-------- DOCUMENT EXTRACT

Should the Big Ten Eliminate Divisions?

Hello, Big Ten Football fans!

It's the offseason and we're about three months from the start of the 2022 Big Ten Conference football season.

There was a somewhat big news announcement out of the NCAA office last week.

"Additionally, Football Bowl Subdivision conferences will no longer have requirements to annually exempt their conference championship game from the maximum number of games a team is allowed in a season."

In the old days, conferences had to have full round robin play to have a conference championship game. In most conferences, it is two divisions (for the Big Ten, it is the East and West divisions). The Big 12 doesn't need divisions but satisfies the round robin rule because it has only ten members and everyone plays everyone. The American Athletic Conference had been operating with a waiver recently. With the SEC grabbing Oklahoma and Texas, the Big 12 grabbing Cincinnati, Houston, Central Florida, and BYU, and more juggling, the NCAA decided to just eliminate the "division" rule.

Almost immediately, two conferences, the Pac-12 and the MWC (Mountain West Conference), have decided to eliminate divisions as a criterion for both the conference championship game and for future scheduling. The Pac-12 will keep the schedules for 2022 but will have the "top two teams" meet in the championship game and will decide later on future schedules. The MWC will still keep the divisional format in 2022 but will get rid of it in 2023.

So far, the Big Ten has not made any announcement on changes to the Big Ten Championship Game for 2022 or for future seasons. There are two issues when it comes to whether the Big Ten should keep the same format that has been in place since they went to East and West Divisions or change it. Wisconsin's blog "Bucky's 5th Quarter" discusses whether or not to do so.

The first is whether to have the East Division and West Division champions in the championship game or the two "best" teams. There may be times the two best teams are in the same division. In 2021, if we go only by Big Ten Conference records, Michigan and Ohio State both finished with one loss and West Division champion Northwestern had two losses. So MIchigan and Ohio State were the two best Big Ten teams last season. Another example was 2016 when East Division champion Penn State and Ohio State both had one Big Ten loss while the West was won by two loss Wisconsin. Now best Big Ten record might not necessarily be the best criteria because the schedules aren't always the same. Another reason to believe that the championship game hasn't always featured the "best two" teams is that since the Big Ten moved to East and West Divisions, the East Division is 8-0 in the Big Ten Championship Game (although five of the eight years Ohio State won so it could just be that Ohio State is better than everyone else).

The second issue is scheduling. In the current divisional format, teams must play all other teams in their division every year. This limits the number of times teams can play teams in the opposite division. In the current format, divisional games account for six of each school's nine conference games, leaving three non divisional opponents a year. In addition, Indiana and Purdue must play every year despite being in opposite divisions. Illinois and Ohio State have a trophy called "Illibuck" but haven't played since 2017 and won't play again this season. If you eliminate divisions, teams overall could play each other more often if they don't play every season. Technically the Big Ten could just keep the "divisions" for scheduling purposes and still have the "top two" teams play in the championship game although my guess is that will not be the case.

----------------
-------- INFORMATION GIVEN

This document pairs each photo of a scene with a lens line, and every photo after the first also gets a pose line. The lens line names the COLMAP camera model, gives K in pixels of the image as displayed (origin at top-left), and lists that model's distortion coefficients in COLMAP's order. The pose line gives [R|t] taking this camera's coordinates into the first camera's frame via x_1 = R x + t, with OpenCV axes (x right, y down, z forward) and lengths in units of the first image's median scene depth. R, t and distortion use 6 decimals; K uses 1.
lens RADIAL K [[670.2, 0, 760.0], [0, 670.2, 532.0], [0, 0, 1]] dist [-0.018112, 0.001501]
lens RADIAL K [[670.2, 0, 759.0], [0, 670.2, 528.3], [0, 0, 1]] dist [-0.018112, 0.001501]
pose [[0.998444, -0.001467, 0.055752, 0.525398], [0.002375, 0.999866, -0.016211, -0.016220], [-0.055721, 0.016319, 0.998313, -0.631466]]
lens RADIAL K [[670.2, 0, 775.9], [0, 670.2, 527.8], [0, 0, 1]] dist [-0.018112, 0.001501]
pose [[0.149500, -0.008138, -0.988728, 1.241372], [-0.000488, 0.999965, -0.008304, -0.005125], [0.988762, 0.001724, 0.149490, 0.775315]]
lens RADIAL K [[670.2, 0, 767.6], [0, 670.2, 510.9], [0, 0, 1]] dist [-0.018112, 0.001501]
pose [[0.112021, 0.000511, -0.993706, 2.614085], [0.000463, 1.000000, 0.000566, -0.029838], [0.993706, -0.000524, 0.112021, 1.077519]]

----------------

- PROBLEM SET:
1) Extract the passage of the Big Ten divisions article starting at "So far, the" and ending at "not to do so.".
2) For each statement, say yes or no according to the Big Ten divisions article, and quote the words that decide it: (a) The MWC will drop its divisional format beginning in 2023. (b) Illinois and Ohio State played each other in 2021. (c) Under the current format, divisional games make up six of each school's nine conference games.
3) Proceed with the Big Ten divisions article from the point where it stops.
The lines have no connection to the Big Ten divisions article.

- EXPECTED RESULTS:
1)
So far, the Big Ten has not made any announcement on changes to the Big Ten Championship Game for 2022 or for future seasons. There are two issues when it comes to whether the Big Ten should keep the same format that has been in place since they went to East and West Divisions or change it. Wisconsin's blog "Bucky's 5th Quarter" discusses whether or not to do so.

2)
(a) Yes: "The MWC will still keep the divisional format in 2022 but will get rid of it in 2023."
(b) No: "haven't played since 2017 and won't play again this season."
(c) Yes: "divisional games account for six of each school's nine conference games"

3)
Previously, Banner Society introduced the concept of "permanent rivals" for each Big Ten team (along with other conferences). The list of rivals includes some obvious ones such as Ohio State-Michigan, Michigan-Michigan State, and Indiana-Purdue. Each Big Ten team was given three permanent rivals so some were "stuck" with "undesirable" opponents. You can decide what is meant by undesirable. On one hand, a bad opponent like Rutgers is an easy win while a top team like Ohio State is usually a sure loss. However, schools do tend to sell more tickets and get more television viewers when playing the "better" schools like Ohio State, Michigan, and Penn State (the TV money is split but more viewership could lead to more interest in the school for a school like Illinois or Indiana). Geography is an issue, schools may not want to travel to the furthest east or furthest west schools as often, depending on where they are located.

Purdue's SB Nation Blog, Hammer and Rails, also came up with a permanent rival list, and suggested a 3-5-5 scheduling pattern where Big Ten teams play 3 teams every year and rotate the other ten Big 10 teams in two groups of five. The issue is that is only eight Big Ten games a year rather than the current nine games.

Keeping with the "every other year" rule from Hammer and Rails, Big Ten teams can play up to five Big Ten schools every season and then play every other team "every other year". My proposal would be to give each Big Ten team five permanent rivals and rotate the other eight teams on the schedule but rather every other year, two in four years (back to back, home and away). So let's take Ohio State and map their 2023-2026 schedules. I'll give them five permanent rivals: Michigan, Penn State, Illinois, Wisconsin, and Indiana. They then play four of the eight in 2023/2024 and the other four in 2025/2026.

So here comes the biggest debate of this FanPost, who should the five permanent rivals for each team be, assuming we go this route? Well here's my list.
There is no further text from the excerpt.